Gulan Media November 16, 2013 News
Turkey Proposes to Mediate in Erbil-Baghdad Energy Row
ERBIL, Kurdistan Region –Turkish Energy Minister Taner Yildiz said on Friday that his government is planning to mediate between Erbil and Baghdad over outstanding energy issues.

"We are trying to establish a method which we believe will counter the concerns of the central Iraqi government ... So far, the Kurdistan Regional Government (KRG) and central government have not been able to establish the system they wished," Reuters quoted Yildiz as saying.

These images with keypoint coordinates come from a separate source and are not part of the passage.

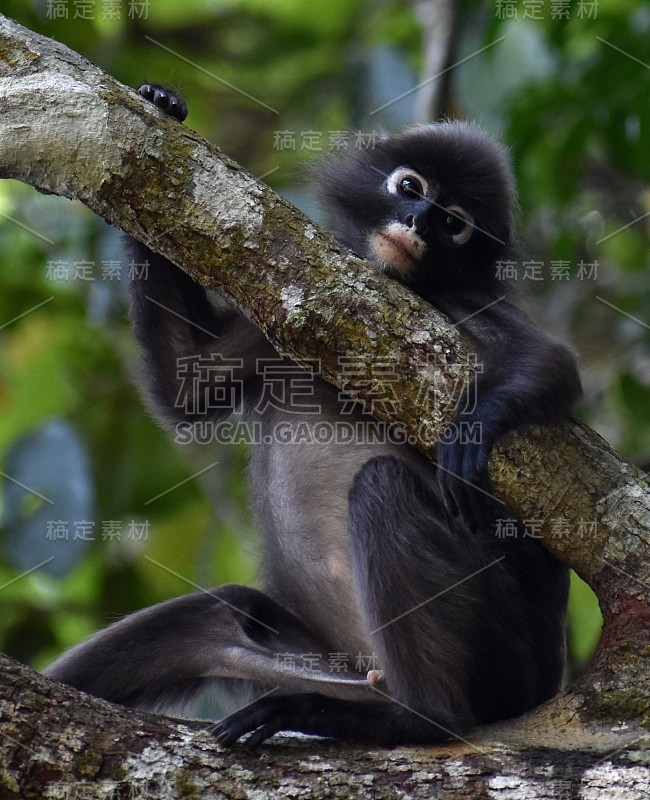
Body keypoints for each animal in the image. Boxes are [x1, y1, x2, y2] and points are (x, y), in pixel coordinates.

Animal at [46, 87, 584, 752]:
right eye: (411, 187)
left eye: (453, 222)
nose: (418, 222)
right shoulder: (292, 317)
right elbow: (188, 382)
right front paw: (163, 107)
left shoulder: (466, 302)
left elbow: (552, 362)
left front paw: (472, 434)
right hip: (325, 663)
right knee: (217, 616)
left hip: (506, 646)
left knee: (381, 488)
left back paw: (417, 716)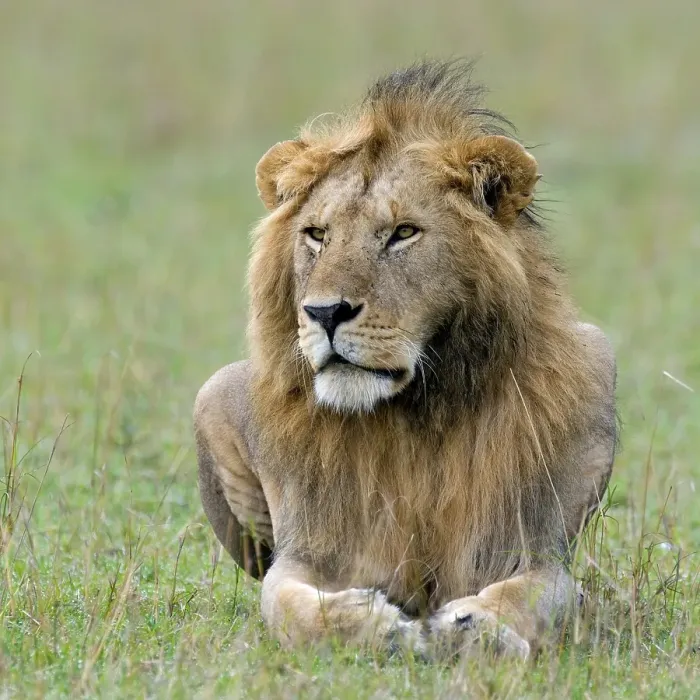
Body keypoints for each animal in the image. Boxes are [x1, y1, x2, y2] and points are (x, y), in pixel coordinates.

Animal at [193, 60, 617, 659]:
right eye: (317, 234)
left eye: (403, 233)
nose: (324, 312)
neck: (413, 413)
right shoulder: (308, 552)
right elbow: (288, 606)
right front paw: (378, 628)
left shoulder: (529, 548)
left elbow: (533, 596)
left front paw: (477, 629)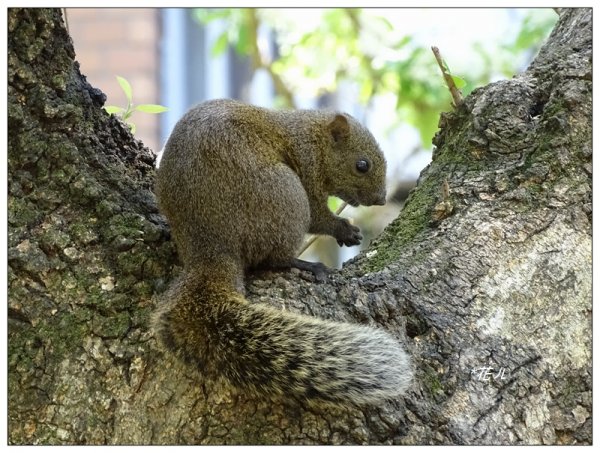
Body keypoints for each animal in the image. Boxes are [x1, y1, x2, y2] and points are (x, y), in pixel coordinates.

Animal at [152, 99, 412, 406]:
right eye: (362, 165)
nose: (381, 199)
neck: (311, 136)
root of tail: (210, 250)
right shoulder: (307, 170)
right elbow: (318, 217)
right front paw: (345, 230)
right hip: (285, 195)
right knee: (274, 258)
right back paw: (306, 264)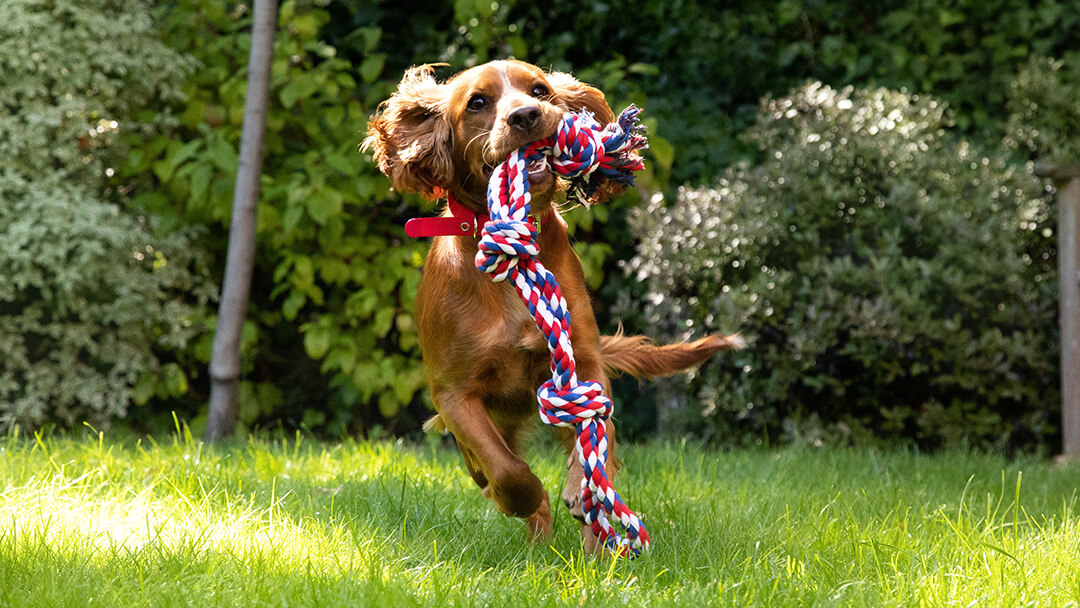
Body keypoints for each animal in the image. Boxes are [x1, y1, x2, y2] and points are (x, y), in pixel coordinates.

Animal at [362, 59, 743, 548]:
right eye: (477, 102)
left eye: (539, 90)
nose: (526, 116)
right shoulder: (453, 392)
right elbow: (507, 470)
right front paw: (527, 499)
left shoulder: (582, 360)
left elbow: (595, 435)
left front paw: (583, 492)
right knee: (488, 471)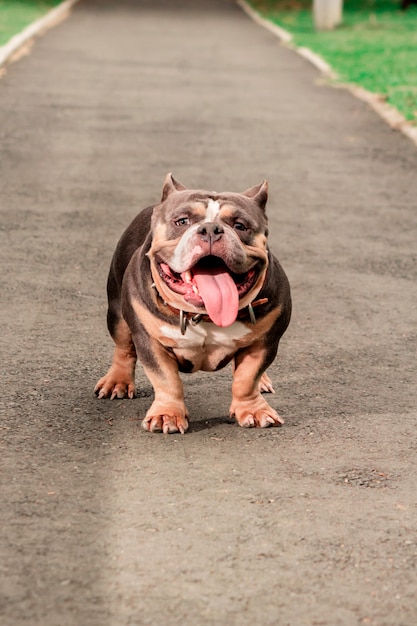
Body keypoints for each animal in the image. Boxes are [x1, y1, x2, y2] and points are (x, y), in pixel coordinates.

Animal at [94, 173, 290, 432]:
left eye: (240, 226)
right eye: (182, 221)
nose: (211, 229)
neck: (203, 315)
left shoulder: (265, 340)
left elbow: (247, 377)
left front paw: (253, 409)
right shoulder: (149, 340)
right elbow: (166, 379)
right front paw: (167, 415)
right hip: (116, 312)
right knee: (124, 347)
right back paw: (117, 381)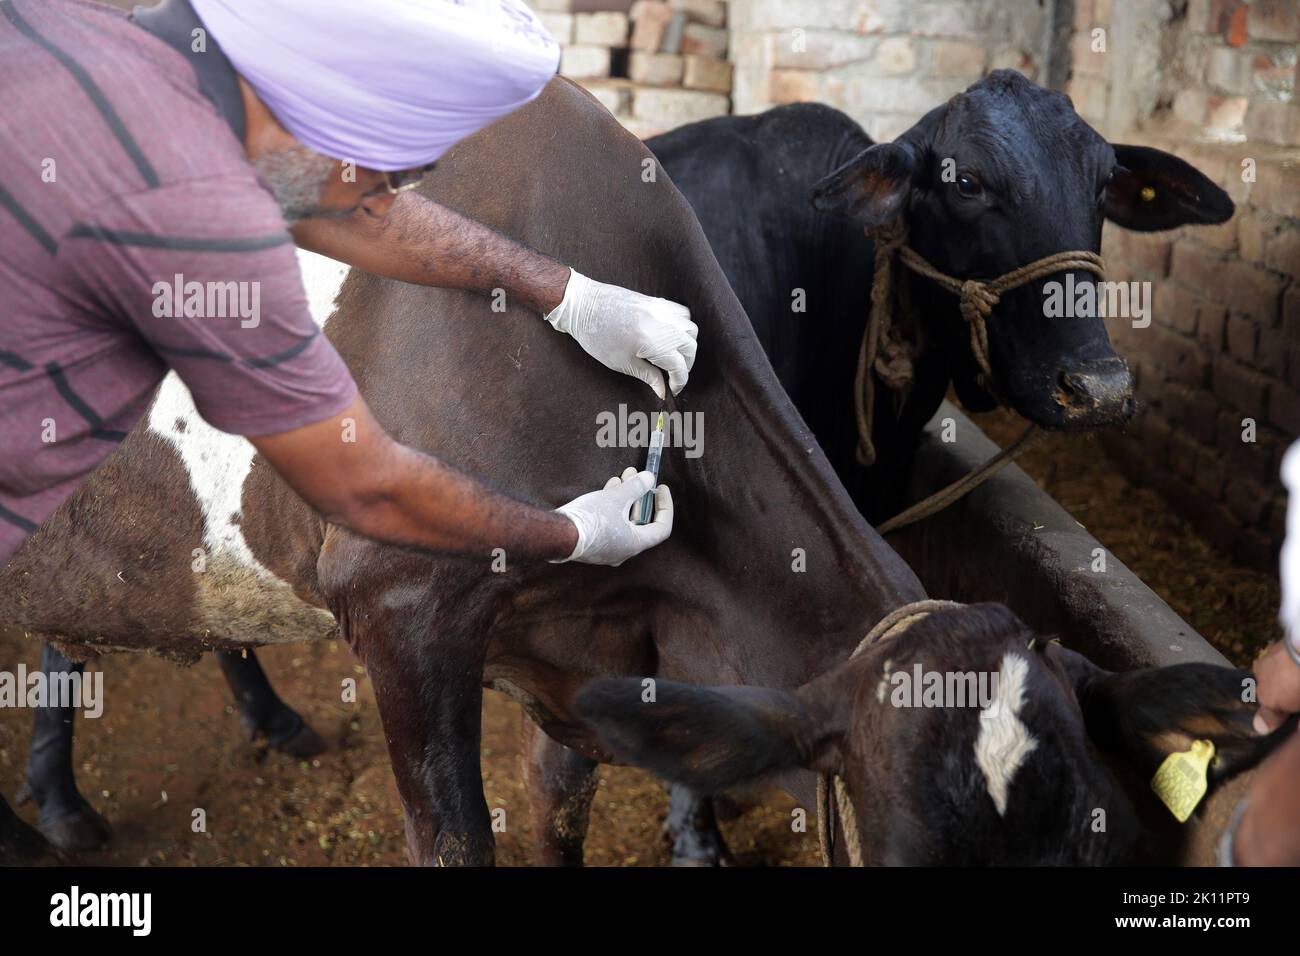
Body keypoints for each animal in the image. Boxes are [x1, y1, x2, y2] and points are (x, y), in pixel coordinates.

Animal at [0, 82, 1279, 868]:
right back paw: (55, 806)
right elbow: (458, 834)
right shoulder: (403, 602)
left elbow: (559, 805)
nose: (1099, 384)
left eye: (1091, 840)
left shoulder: (576, 647)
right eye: (960, 181)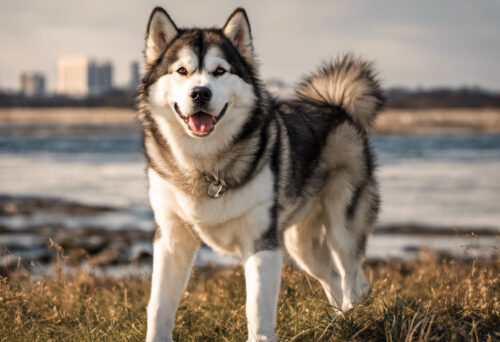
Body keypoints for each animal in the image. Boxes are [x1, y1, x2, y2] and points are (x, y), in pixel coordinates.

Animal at [138, 6, 382, 342]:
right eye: (182, 71)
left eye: (219, 71)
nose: (200, 93)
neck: (204, 163)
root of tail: (337, 108)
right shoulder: (171, 240)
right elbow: (159, 306)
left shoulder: (262, 242)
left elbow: (256, 308)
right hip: (299, 243)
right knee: (333, 277)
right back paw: (337, 324)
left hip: (341, 228)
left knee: (354, 281)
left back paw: (352, 318)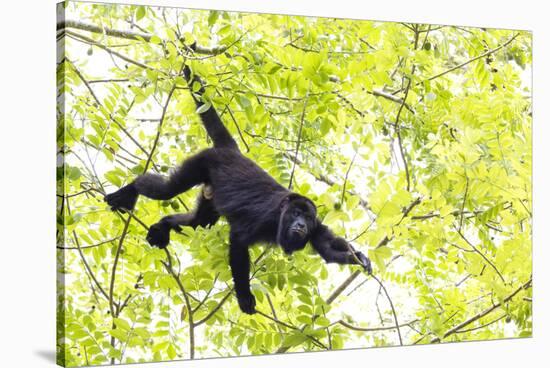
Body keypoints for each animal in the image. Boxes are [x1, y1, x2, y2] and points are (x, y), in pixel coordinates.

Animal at [105, 63, 374, 314]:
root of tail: (231, 150)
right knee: (167, 190)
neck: (281, 219)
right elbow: (238, 240)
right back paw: (128, 193)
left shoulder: (317, 227)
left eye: (307, 218)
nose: (300, 225)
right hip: (201, 161)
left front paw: (358, 257)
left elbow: (328, 250)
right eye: (296, 214)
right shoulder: (265, 218)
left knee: (199, 222)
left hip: (209, 193)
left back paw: (163, 226)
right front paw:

Yildiz maintained that Ankara has prepared a proposal to settle the issue of payments between Erbil and Baghdad.

Since 2007 Erbil and the central government have been at loggerheads over the autonomous region’s natural resources.

Iraqi leaders say that Baghdad has the sole authority over the country’s oil and gas, while the KRG argues that the constitution gives them the right to extract and export their own oil.

“The distribution of the revenues would be carried out by Iraq, we would only hold these deposits at a Turkish state bank," said the Turkish energy minister.

Kurdish leaders have complained that the central government has failed to pay the fees of foreign oil companies operating in the Kurdistan Region, estimated at US$5 billion.

Earlier this month Erbil and Ankara finalized a comprehensive energy package that includes the building of a second pipeline connecting the Kurdistan Region’s oil and gas to the world market via Turkey.

Kurdistan’s Minister of Natural Resources, Ashti Hawrami, has stressed in the past that the revenue of Kurdish oil is shared with Baghdad and that there should be no cause for concern on the part of the central government.

Yildiz said that he has discussed Turkey’s proposal to play the role of mediator with Iraq’s Deputy Prime Minister for Energy Affairs, Hussein Shahristani in South Korea, but that nothing has been finalized yet.

With more than 45 billion barrels of untapped oil, the Kurdistan Region has attracted international oil giants such as Exxon Mobil, Total and Chevron. Though the landlocked region relies on Turkey as its gateway to the outside world.